━━ Selected passage ━━
Having swap inconsistent would be bad for live migrations.
It is possible to use different modes for different virtual drives so we can move swap to another drive.
Could you share your benchmark results?
Having swap inconsistent would be bad for live migrations.
directsync does NOT prevent this problem.
I've recently noticed a larger number of inconsistencies, on upgraded faster hardware, so I enabled data-integrity-alg on a couple of nodes.
Few hours later DRBD breaks and split-brains due to the error:
buffer modified by upper layers during write
This is the precise problem that giner described in the first post.
All of my VMs have directsync set for all of their VM disks, so it is obvious that directsync does NOT prevent the buffer from being modified while DRBD writes are in flight.
━━━
#### Given problem 1:
Answer these from the DRBD thread:
(a) What setting was enabled on a couple of nodes?
(b) What error caused DRBD to break and split-brain?
(c) What cache mode do all the VM disks have set?
#### Given problem 2:
Summarize the DRBD thread in two sentences.
#### Given problem 3:
Set down the part of the DRBD thread starting with "directsync does NOT prevent this" and going on through "are in flight.".
The records below have no connection to the DRBD thread.
━━ Recorded information ━━
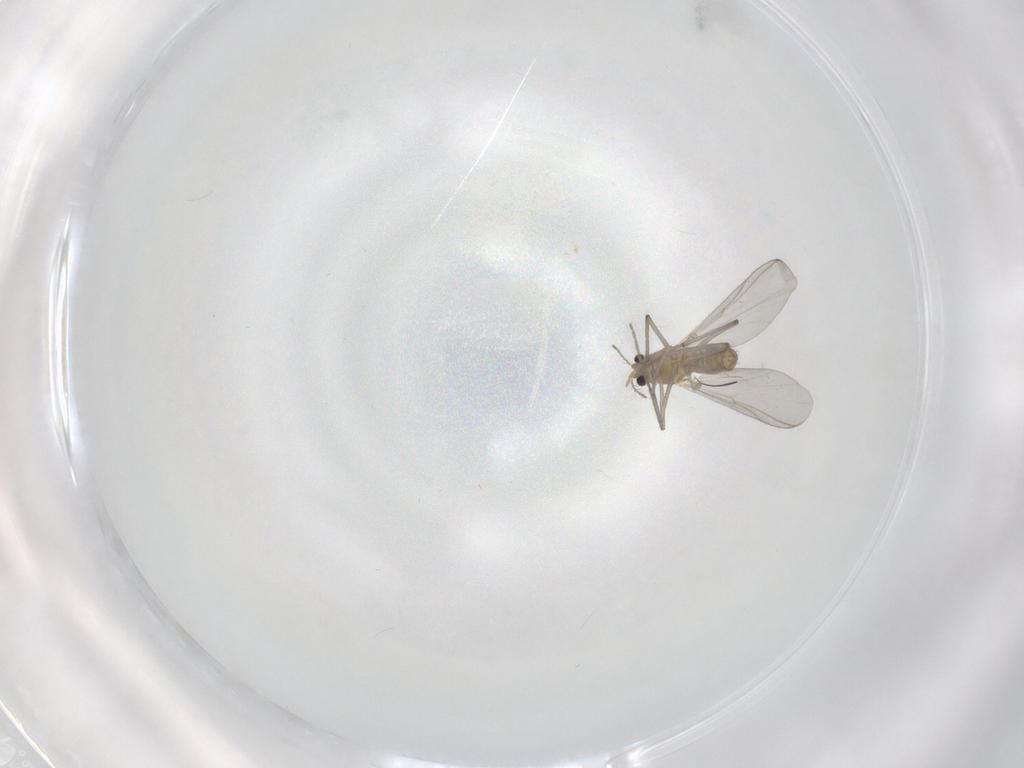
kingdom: Animalia
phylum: Arthropoda
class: Insecta
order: Diptera
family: Chironomidae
━━━
#### Complete response 1:
(a) data-integrity-alg
(b) "buffer modified by upper layers during write"
(c) directsync

#### Complete response 2:
The thread notes that inconsistent swap would be bad for live migrations and that swap could be moved to another virtual drive, since different drives can use different modes. After data-integrity-alg was enabled, DRBD split-brained with the error "buffer modified by upper layers during write" even though every VM disk used directsync, so directsync does not prevent the buffer from being modified while writes are in flight.

#### Complete response 3:
directsync does NOT prevent this problem.
I've recently noticed a larger number of inconsistencies, on upgraded faster hardware, so I enabled data-integrity-alg on a couple of nodes.
Few hours later DRBD breaks and split-brains due to the error:
buffer modified by upper layers during write
This is the precise problem that giner described in the first post.
All of my VMs have directsync set for all of their VM disks, so it is obvious that directsync does NOT prevent the buffer from being modified while DRBD writes are in flight.